The one guy I know who admitted to having been diagnosed with HPD did not display any "seductive behavior" I'm aware of, but he did go around in an eccentric clothing combo of his own design, which I'm sure was meant to attract attention. This included a clip on necktie that was made of wood. He wore that every day for years.
 
  • #58
zoobyshoe said:
Generally speaking the term "mental illness" starts to be relevant when a person's behavior, whatever it is, makes them dysfunctional. Most would agree keeping a tidy place is a good thing, for example, but when the need to line up your soup cans according to height starts making you late for work, then you probably have Obsessive-Compulsive Personality Disorder and are on the verge of becoming dysfunctional.

Though it's hard to plug this woman into a pre-existing diagnosis with the info we have, there's no doubt she's dysfunctional.
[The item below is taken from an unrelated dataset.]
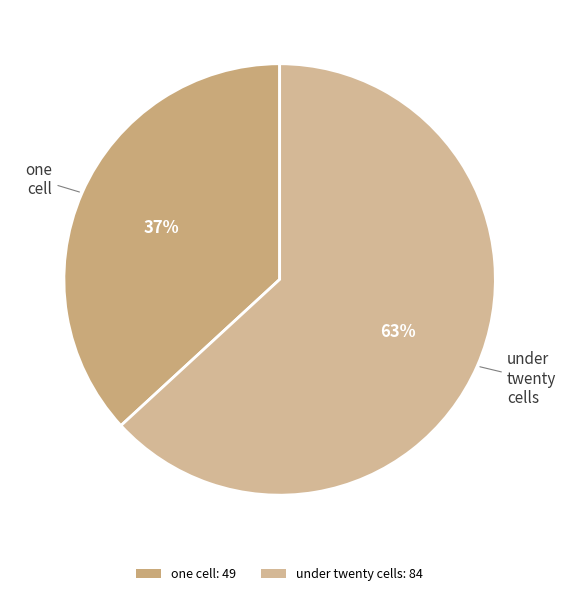

Rank the categories by value from highest to lowest.

under twenty cells: 84, one cell: 49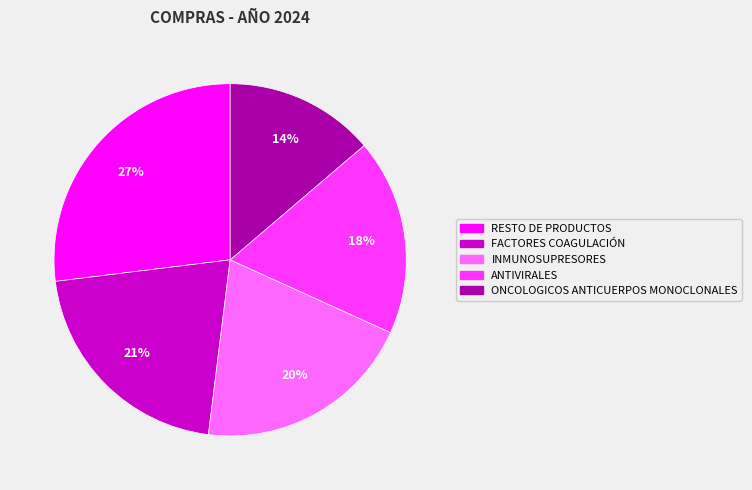

Is the sum of INMUNOSUPRESORES and ANTIVIRALES greater than half?

No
But then we get into the sticky situation of defining "dysfunctional" and it's a bit of a leap to imagine that if an adult rationally decides to do something that they know will damage their health they are dysfunctional. The majority of adults tend to do that at some point (and a hefty number of the minority do it excessively: smoking, drinking, over-eating etc)
 
  • #59
ryan_m_b said:
But then we get into the sticky situation of defining "dysfunctional"...
There's certainly a continuum, and you might have a hard time deciding in some cases when someone has crossed the line, but this woman does not strike me as borderline.
...and it's a bit of a leap to imagine that if an adult rationally decides to do something that they know will damage their health they are dysfunctional. The majority of adults tend to do that at some point (and a hefty number of the minority do it excessively: smoking, drinking, over-eating etc)
I don't have a DSM with me but IIRC it's explained what they consider dysfunctional. The term comes into play in separating the merely eccentric and idiosyncratic from those whose behaviors severely disrupt their own lives and/or the lives of those around them.

It pretty much goes without saying that self destructive over-indulgence is never embarked upon "rationally". You could say, in this woman's case anyway, it was a conscious decision, but I don't think you could accurately assert it was rational.
 
  • #60
Evo said:
And it has made her feel sexier.

Goodness, yes! She undoubtedly has fans from every major fast-food restaurant around the world.

KingNothing said:
I hope this doesn't start to pose a health concern.

"Start?" I'm more concerned about her mental health than her physical health. This is just slow suicide, and that's not healthy.
 
  • #61
if she can afford to support such a ridiculous lifestyle then fair enough, let her do what she wants.
 
  • #62
jeebs said:
if she can afford to support such a ridiculous lifestyle then fair enough, let her do what she wants.
She can't, she's unemployed.
 
  • #63
Evo said:
She can't, she's unemployed.

Except now I'm sure she's got loads of money from selling her story. Ironically people are paying for her to do this.
 
  • #64
edpell said:
Let me get this right she is unemployed and gets social security disability ($2000 per month) because of her weight. I am unemployed and normal weight so I get nothing ($0 per month) from the government.

I wonder how much she spends on food. At 21,962 calories a day that $2000 a month starts to shrink very quickly. I figure to eat around 3500 a day and likely spend $400-$500 on food a month.